◆ EXERCISE SET ◆
[a] Quote the CHIP funding discussion between "And Republicans kick" and "to the floor?", inclusive.
[b] In the CHIP funding discussion, which tax does the writer call a good one?
[c] List each program or tax that the CHIP funding discussion names by name.

◆ TEXT SECTION ◆
And Republicans kick the can down the road for another month when Democrats can get another concession from Republicans -- DACA. One step at a time.

I completely agree that delaying those taxes makes no real difference to anything although I think the cadillac plan tax is a good one. But I don't know that it's an excellent deal... more of a mediocre one? Why should Democrats have to give any concessions for CHIP funding when it would so obviously overwhelmingly pass cleanly if it were brought to the floor?

It might make sense to do it just 'cause those kids need health care and it will remove this issue and clear the table for, as you say, DACA. But getting any concessions for something both parties want is a decent deal for Republicans. Consider: given both parties want CHIP reauthorized what are the concessions Democrats are getting.? It can't be the CHIP reauth itself, that's bipartisan.

◆ PROVIDED RECORDS ◆

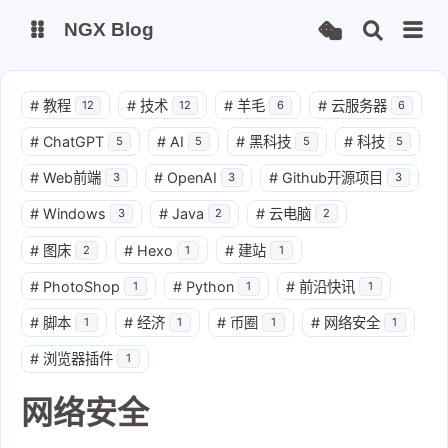
NGX Blog
Status
Qexo
#
教程
#
技术
#
羊毛
#
云服务器
12
12
6
6
#
ChatGPT
#
AI
#
黑科技
#
科技
5
5
5
5
备用链接
Code-Server
#
Web前端
#
OpenAI
#
Github开源项目
3
3
3
#
Windows
#
Java
#
云电脑
3
2
2
#
图床
#
Hexo
#
建站
2
1
1
#
PhotoShop
#
Python
#
前沿快讯
1
1
1
#
脚本
#
经济
#
币圈
#
网络安全
1
1
1
1
#
浏览器插件
1
网络安全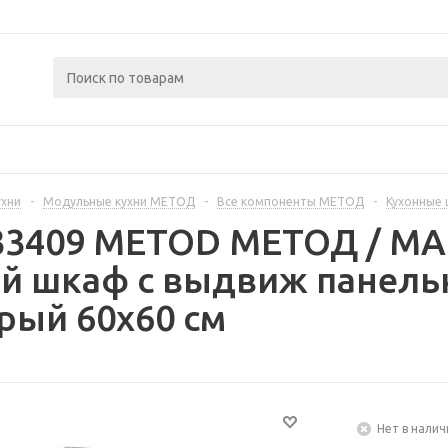
ухни
-
Модульные кухни МЕТОД
-
Все компоненты МЕТОД
-
Кухонные
433409 METOD МЕТОД / 
й шкаф с выдвиж панель
рый 60x60 см
Нет в налич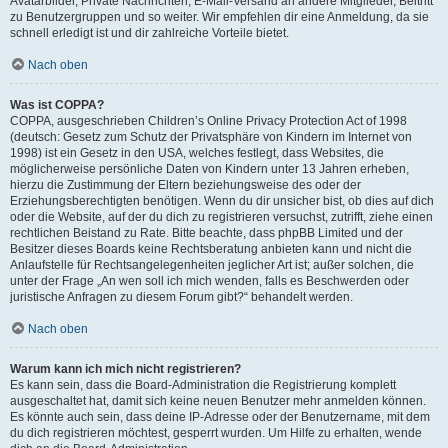
Avatarbilder, Private Nachrichten, E-Mail-Versand an andere Mitglieder, Beitritt
zu Benutzergruppen und so weiter. Wir empfehlen dir eine Anmeldung, da sie
schnell erledigt ist und dir zahlreiche Vorteile bietet.
Nach oben
Was ist COPPA?
COPPA, ausgeschrieben Children’s Online Privacy Protection Act of 1998
(deutsch: Gesetz zum Schutz der Privatsphäre von Kindern im Internet von
1998) ist ein Gesetz in den USA, welches festlegt, dass Websites, die
möglicherweise persönliche Daten von Kindern unter 13 Jahren erheben,
hierzu die Zustimmung der Eltern beziehungsweise des oder der
Erziehungsberechtigten benötigen. Wenn du dir unsicher bist, ob dies auf dich
oder die Website, auf der du dich zu registrieren versuchst, zutrifft, ziehe einen
rechtlichen Beistand zu Rate. Bitte beachte, dass phpBB Limited und der
Besitzer dieses Boards keine Rechtsberatung anbieten kann und nicht die
Anlaufstelle für Rechtsangelegenheiten jeglicher Art ist; außer solchen, die
unter der Frage „An wen soll ich mich wenden, falls es Beschwerden oder
juristische Anfragen zu diesem Forum gibt?“ behandelt werden.
Nach oben
Warum kann ich mich nicht registrieren?
Es kann sein, dass die Board-Administration die Registrierung komplett
ausgeschaltet hat, damit sich keine neuen Benutzer mehr anmelden können.
Es könnte auch sein, dass deine IP-Adresse oder der Benutzername, mit dem
du dich registrieren möchtest, gesperrt wurden. Um Hilfe zu erhalten, wende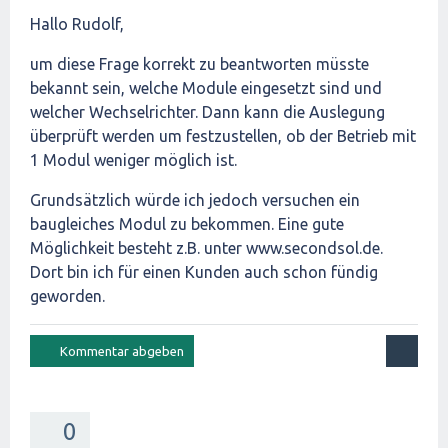
Hallo Rudolf,
um diese Frage korrekt zu beantworten müsste
bekannt sein, welche Module eingesetzt sind und
welcher Wechselrichter. Dann kann die Auslegung
überprüft werden um festzustellen, ob der Betrieb mit
1 Modul weniger möglich ist.
Grundsätzlich würde ich jedoch versuchen ein
baugleiches Modul zu bekommen. Eine gute
Möglichkeit besteht z.B. unter www.secondsol.de.
Dort bin ich für einen Kunden auch schon fündig
geworden.
0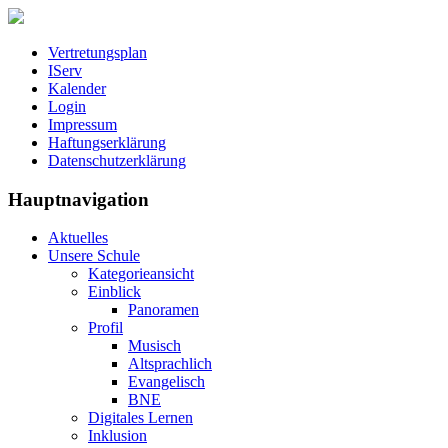
Vertretungsplan
IServ
Kalender
Login
Impressum
Haftungserklärung
Datenschutzerklärung
Hauptnavigation
Aktuelles
Unsere Schule
Kategorieansicht
Einblick
Panoramen
Profil
Musisch
Altsprachlich
Evangelisch
BNE
Digitales Lernen
Inklusion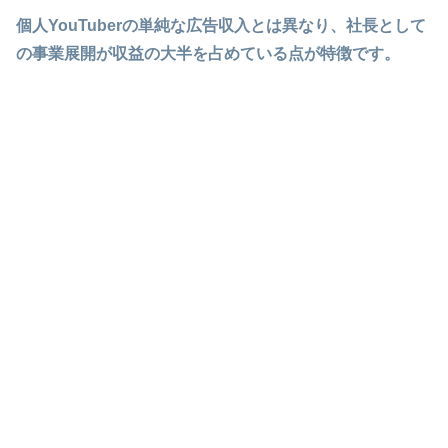
個人YouTuberの単純な広告収入とは異なり、社長として
の事業展開が収益の大半を占めている点が特徴です。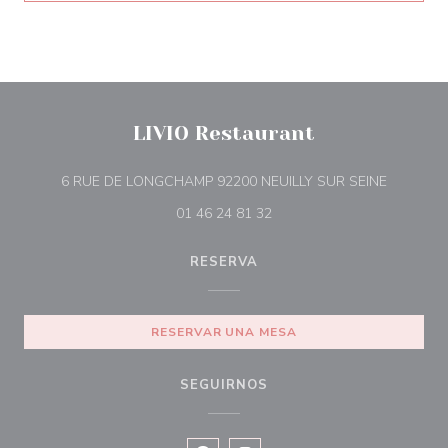
LIVIO Restaurant
((abre en
6 RUE DE LONGCHAMP 92200 NEUILLY SUR SEINE
01 46 24 81 32
RESERVA
RESERVAR UNA MESA
SEGUIRNOS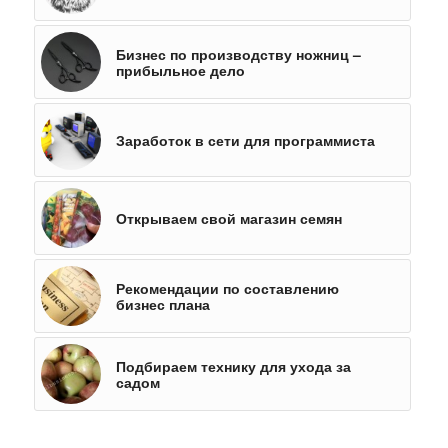
Бизнес по производству ножниц –
прибыльное дело
Заработок в сети для программиста
Открываем свой магазин семян
Рекомендации по составлению
бизнес плана
Подбираем технику для ухода за
садом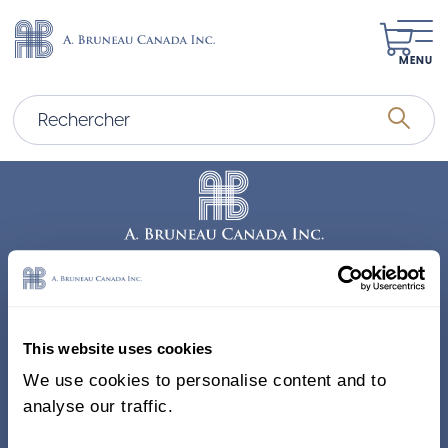
MENU
Adresse
338, Rue Saint-Antoine E.
This website uses cookies
Bureau 011, Montréal QC
We use cookies to personalise content and to
H2Y 1A3 Canada
analyse our traffic.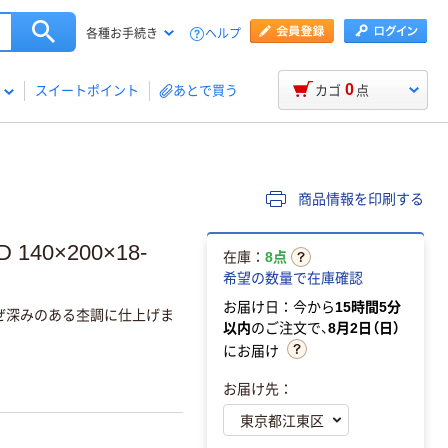
ヘルプ
各種お手続き
0
スイートポイント
あとで買う
カゴ
点
商品情報を印刷する
0×200×18-
在庫：
8点
希望の数量で在庫確認
お届け日：今から
15時間5分
ぜ深みのある杢調に仕上げま
以内
のご注文で、
8月2日（日）
にお届け
お届け先：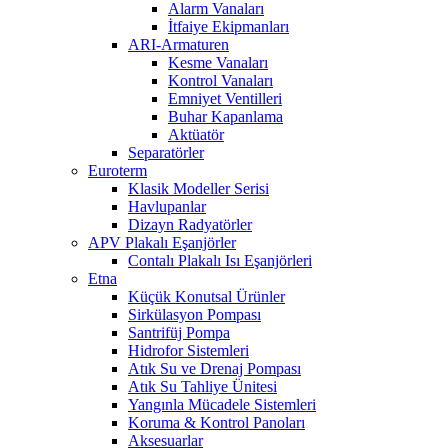
Alarm Vanaları
İtfaiye Ekipmanları
ARI-Armaturen
Kesme Vanaları
Kontrol Vanaları
Emniyet Ventilleri
Buhar Kapanlama
Aktüatör
Separatörler
Euroterm
Klasik Modeller Serisi
Havlupanlar
Dizayn Radyatörler
APV Plakalı Eşanjörler
Contalı Plakalı Isı Eşanjörleri
Etna
Küçük Konutsal Ürünler
Sirkülasyon Pompası
Santrifüj Pompa
Hidrofor Sistemleri
Atık Su ve Drenaj Pompası
Atık Su Tahliye Ünitesi
Yangınla Mücadele Sistemleri
Koruma & Kontrol Panoları
Aksesuarlar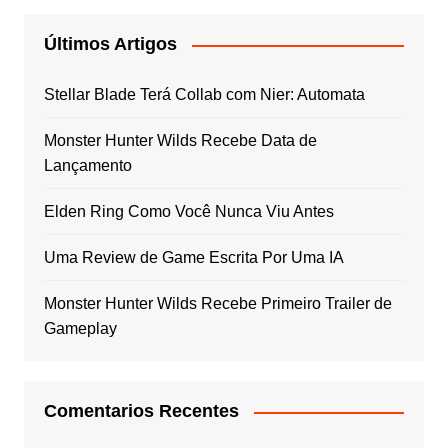
Últimos Artigos
Stellar Blade Terá Collab com Nier: Automata
Monster Hunter Wilds Recebe Data de
Lançamento
Elden Ring Como Você Nunca Viu Antes
Uma Review de Game Escrita Por Uma IA
Monster Hunter Wilds Recebe Primeiro Trailer de
Gameplay
Comentarios Recentes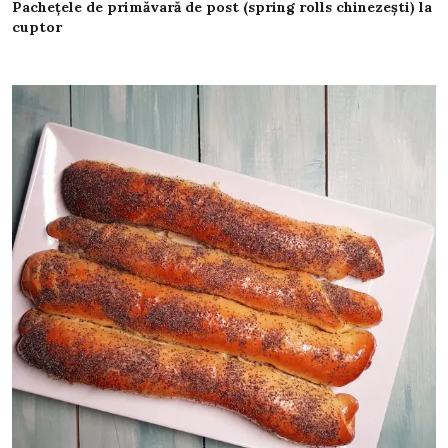
Pachețele de primăvară de post (spring rolls chinezești) la
cuptor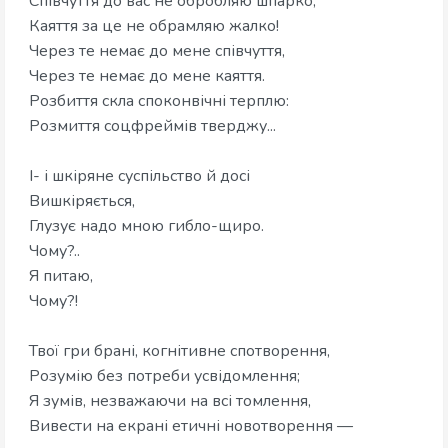
Співчуття до вас не обробляю шпарко,
Каяття за це не обрамляю жалко!
Через те немає до мене співчуття,
Через те немає до мене каяття.
Розбиття скла споконвічні терплю:
Розмиття соцфреймів тверджу...
І- і шкіряне суспільство й досі
Вишкіряється,
Глузує надо мною гибло-щиро.
Чому?..
Я питаю,
Чому?!
Твої гри брані, когнітивне спотворення,
Розумію без потреби усвідомлення;
Я зумів, незважаючи на всі томлення,
Вивести на екрані етичні новотворення —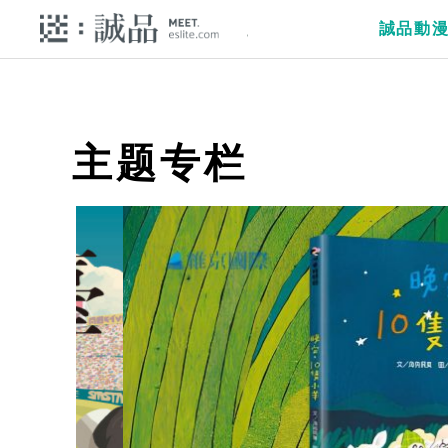
誠品動
主题专栏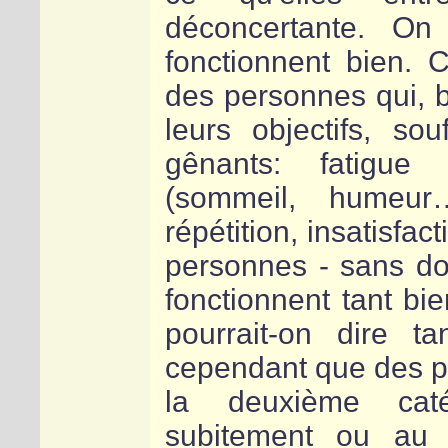
déconcertante. On 
fonctionnent bien.
des personnes qui, b
leurs objectifs, s
gênants: fatigue 
(sommeil, humeur
répétition, insatisfa
personnes - sans do
fonctionnent tant b
pourrait-on dire t
cependant que des 
la deuxième cat
subitement ou au 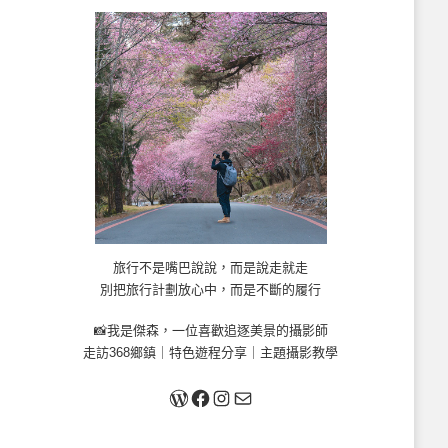
旅行不是嘴巴說說，而是說走就走
別把旅行計劃放心中，而是不斷的履行
📸我是傑森，一位喜歡追逐美景的攝影師
走訪368鄉鎮｜特色遊程分享｜主題攝影教學
關於我
Facebook
Instagram
Mail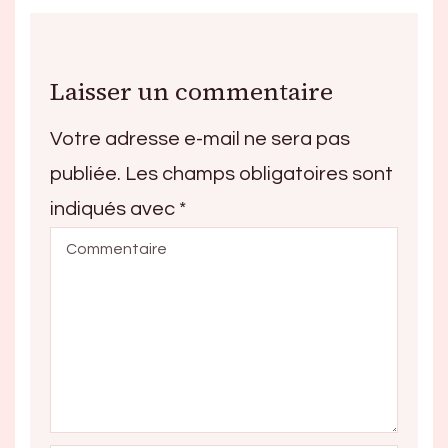
Laisser un commentaire
Votre adresse e-mail ne sera pas
publiée.
Les champs obligatoires sont
indiqués avec
*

◆ ANSWERS PROVIDED ◆
[a]
And Republicans kick the can down the road for another month when Democrats can get another concession from Republicans -- DACA. One step at a time.

I completely agree that delaying those taxes makes no real difference to anything although I think the cadillac plan tax is a good one. But I don't know that it's an excellent deal... more of a mediocre one? Why should Democrats have to give any concessions for CHIP funding when it would so obviously overwhelmingly pass cleanly if it were brought to the floor?

[b] The cadillac plan tax.

[c]
- DACA
- CHIP
- the cadillac plan tax